[Transcribed page contents]
________________________________________

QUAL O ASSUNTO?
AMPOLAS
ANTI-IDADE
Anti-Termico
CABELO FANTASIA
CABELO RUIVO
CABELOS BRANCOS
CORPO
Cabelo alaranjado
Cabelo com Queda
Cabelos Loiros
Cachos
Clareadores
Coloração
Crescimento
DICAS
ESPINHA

________________________________________

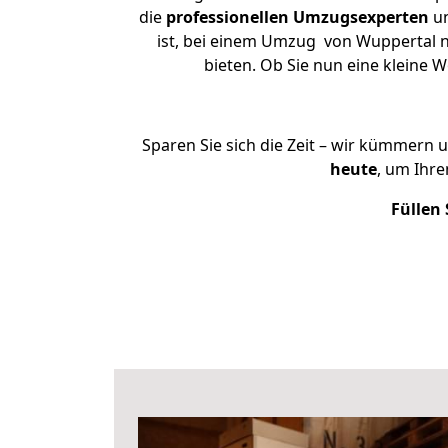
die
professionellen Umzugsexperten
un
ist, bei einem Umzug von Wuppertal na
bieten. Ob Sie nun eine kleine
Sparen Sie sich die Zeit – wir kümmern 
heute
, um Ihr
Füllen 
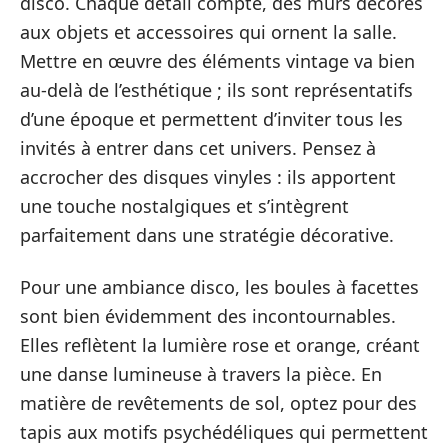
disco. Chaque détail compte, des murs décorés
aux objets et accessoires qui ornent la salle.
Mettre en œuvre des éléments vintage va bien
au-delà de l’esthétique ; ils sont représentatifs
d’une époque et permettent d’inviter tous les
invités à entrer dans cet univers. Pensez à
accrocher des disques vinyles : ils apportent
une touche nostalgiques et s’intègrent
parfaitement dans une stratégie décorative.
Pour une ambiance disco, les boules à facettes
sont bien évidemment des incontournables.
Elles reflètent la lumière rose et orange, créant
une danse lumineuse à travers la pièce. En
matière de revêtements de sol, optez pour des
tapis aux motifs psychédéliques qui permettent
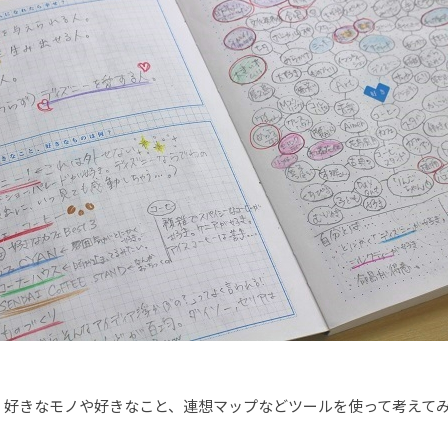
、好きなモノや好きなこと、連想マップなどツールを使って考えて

________________________________________

*PROBLEM STATEMENT*. Find the lines above with the word "disco". Copy them out.

*WRITTEN RESPONSE*.
disco. Chaque détail compte, des murs décorés
Pour une ambiance disco, les boules à facettes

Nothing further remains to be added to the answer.